[Source excerpt]
Intervening to defend your contract costs you €150 even if the authority withdraws — Liantis learns it at ONE
When ONE withdrew its award to Provikmo (now Liantis) after an initial suspension, applicant SPMT received €1,140 in costs — but Liantis, which had intervened to defend its contract, must bear its own €150 intervention fee.
What happened?
On 14 August 2018, ONE (Office de la Naissance et de l'Enfance, the French-speaking equivalent of Kind & Gezin) awarded a service contract to Provikmo (later renamed Liantis). The contract concerned the services of an External Service for Prevention and Protection at Work from 1 January 2019, specification 0-18023-SIPPT-DS-SEPPT. SPMT-ARISTA, the rejected competitor, filed a suspension application. On 29 October 2018 it succeeded: judgment 242.818 ordered suspension and at the same time admitted Liantis as intervening party — a typical pattern in EPPS cases, where the winning bidder wants to participate to defend its contract. On 5 November SPMT filed for annulment. ONE read the judgment, weighed the risks, and on 27 November 2018 withdrew its own award. On 3 December ONE sent registered letters to all bidders, including notice of remedies, forms and time limits. No one filed annulment against the withdrawal within those deadlines. The withdrawal therefore became definitive and SPMT's case lost its object. The Council lifts the suspension and finds there is no longer cause to rule. Then comes the cost order — and there it gets interesting. SPMT requested €700 procedural indemnity. The Council applies the same dual logic as in 245.076: withdrawal = succédané d'annulation contentieuse, so ONE is treated as the losing party, SPMT as the winning party. Article 67, §2(3) of the Regent's Decree blocks any uplift above the base amount, so exactly €700 is awarded. Add the €400 role fee and €40 contribution — total €1,140 against ONE. But what about Liantis? The Council draws a fine distinction: 'la partie intervenante supporte le droit de 150 euros lié à son intervention'. The intervening party bears its own €150 intervention fee. ONE pays 'the other costs' — the principal costs, not the intervention costs.
Why does this matter?

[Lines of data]

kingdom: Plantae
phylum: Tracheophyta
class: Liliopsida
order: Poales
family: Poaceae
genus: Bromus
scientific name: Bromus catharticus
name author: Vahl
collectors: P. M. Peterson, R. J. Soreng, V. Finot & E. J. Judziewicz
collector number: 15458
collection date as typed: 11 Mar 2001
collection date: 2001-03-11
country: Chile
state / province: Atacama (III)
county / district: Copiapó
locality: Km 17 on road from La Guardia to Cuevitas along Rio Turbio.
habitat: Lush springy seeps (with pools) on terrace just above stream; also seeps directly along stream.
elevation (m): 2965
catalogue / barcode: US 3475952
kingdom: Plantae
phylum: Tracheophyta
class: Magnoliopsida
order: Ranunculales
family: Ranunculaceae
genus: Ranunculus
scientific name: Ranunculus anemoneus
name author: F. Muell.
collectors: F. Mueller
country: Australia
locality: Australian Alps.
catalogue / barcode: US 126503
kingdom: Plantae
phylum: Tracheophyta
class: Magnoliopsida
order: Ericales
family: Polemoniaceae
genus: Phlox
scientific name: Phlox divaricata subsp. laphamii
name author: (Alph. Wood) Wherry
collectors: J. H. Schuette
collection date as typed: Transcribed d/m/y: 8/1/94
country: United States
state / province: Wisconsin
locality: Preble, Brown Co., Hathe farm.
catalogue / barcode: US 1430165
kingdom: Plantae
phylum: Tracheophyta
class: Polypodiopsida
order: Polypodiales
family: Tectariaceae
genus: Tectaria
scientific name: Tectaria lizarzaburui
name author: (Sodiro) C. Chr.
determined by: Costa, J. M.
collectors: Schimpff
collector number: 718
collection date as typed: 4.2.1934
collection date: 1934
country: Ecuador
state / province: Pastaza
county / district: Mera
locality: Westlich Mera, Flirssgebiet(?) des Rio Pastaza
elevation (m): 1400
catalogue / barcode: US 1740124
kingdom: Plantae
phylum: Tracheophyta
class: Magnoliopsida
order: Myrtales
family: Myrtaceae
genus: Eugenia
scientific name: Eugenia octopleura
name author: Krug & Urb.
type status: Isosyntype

[Tasks]
(a) List each distinct euro amount that appears in the case summary.
(b) Write out the stretch of the records from their first line through the line containing "class: Polypodiopsida", including both.

[Final results]
(a) €150, €1,140, €700, €400, €40

(b)
kingdom: Plantae
phylum: Tracheophyta
class: Liliopsida
order: Poales
family: Poaceae
genus: Bromus
scientific name: Bromus catharticus
name author: Vahl
collectors: P. M. Peterson, R. J. Soreng, V. Finot & E. J. Judziewicz
collector number: 15458
collection date as typed: 11 Mar 2001
collection date: 2001-03-11
country: Chile
state / province: Atacama (III)
county / district: Copiapó
locality: Km 17 on road from La Guardia to Cuevitas along Rio Turbio.
habitat: Lush springy seeps (with pools) on terrace just above stream; also seeps directly along stream.
elevation (m): 2965
catalogue / barcode: US 3475952
kingdom: Plantae
phylum: Tracheophyta
class: Magnoliopsida
order: Ranunculales
family: Ranunculaceae
genus: Ranunculus
scientific name: Ranunculus anemoneus
name author: F. Muell.
collectors: F. Mueller
country: Australia
locality: Australian Alps.
catalogue / barcode: US 126503
kingdom: Plantae
phylum: Tracheophyta
class: Magnoliopsida
order: Ericales
family: Polemoniaceae
genus: Phlox
scientific name: Phlox divaricata subsp. laphamii
name author: (Alph. Wood) Wherry
collectors: J. H. Schuette
collection date as typed: Transcribed d/m/y: 8/1/94
country: United States
state / province: Wisconsin
locality: Preble, Brown Co., Hathe farm.
catalogue / barcode: US 1430165
kingdom: Plantae
phylum: Tracheophyta
class: Polypodiopsida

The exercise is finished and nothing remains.